Non-men—males who did not possess the biological and cultural requirements of manhood—were increasingly defined and excised by Spanish communities and institutions during the seventeenth and eighteenth centuries. A new legal confidence in the medical profession in the eighteenth century focused attention on the male body to accomplish this excision. The new faith in medicine as the principal authority to define manhood stands out from these court cases as much as the initial question of this essay: why did courts turn to a physical definition of manhood in the eighteenth century. Wives, families, and parish priests had come to doubt what definitively made someone essentially a man. Via litigation they called upon an increasingly self-assured medical profession to diagnose and classify the physical attributes of non-masculinity, in much the same way they would describe the unhealthy, the abnormal, or the insane. This trend, turning away from definitions of gender that placed the body on a continuum from masculine to feminine to essential and particular requirements of either gender, was part of the broader epistemological shift described by Thomas Laqueur and Londa Schiebinger. A classifying science concerned with discrete, definable sexual characteristics began to insinuate itself in the popular discussion of masculinity. This is a trend, of course, that continues to our own day. Western culture continues to turn to scientists to define the non-masculine for us as we see in the ridiculous quest for the so-called “gay gene.”

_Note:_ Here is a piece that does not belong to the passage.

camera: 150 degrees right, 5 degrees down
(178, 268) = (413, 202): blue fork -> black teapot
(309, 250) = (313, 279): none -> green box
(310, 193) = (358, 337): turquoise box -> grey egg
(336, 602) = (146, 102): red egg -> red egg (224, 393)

The ideas and sentiments that surround sexual differentiation today are increasingly divided. There is a determined opinion in the medical and social sciences that we are, fundamentally though not exclusively, our genes. Sociologists and psychologists of a generation ago, one the other hand, urged us to consider differences between men and women as products of socialization. Cultural historians generally followed their lead, looking at the many ways that definitions of gender have changed over the centuries. In so doing many have tended to ignore how the material body determined one’s status and life in the past. Historically the body and its frailty were much more difficult to escape than in our own age. The people of Spain three hundred years ago, whom we have glimpsed in this paper, were much more at the mercy of their bodies than are people in Europe today. The body, like place and condition, arbitrarily determined who one was and how one was treated. Only rarely could an individual deny their physical attributes and become who they wanted, like the self-made man Catalina de Erauso. As definitions of gender during the seventeenth and eighteenth centuries came to rely more and more on observation of physical attributes rather than behavior, individuals became even more defined by their bodies. Physical observation not only came to be the basis for rigid sexual identities, but also new and carefully defined racial and ethnic identities as well. Today the debate over body and being continue, with the powers of observation extending to our DNA while the freedoms available for self-fashioning (plastic surgery, sex-changes, etc.) are equally expansive.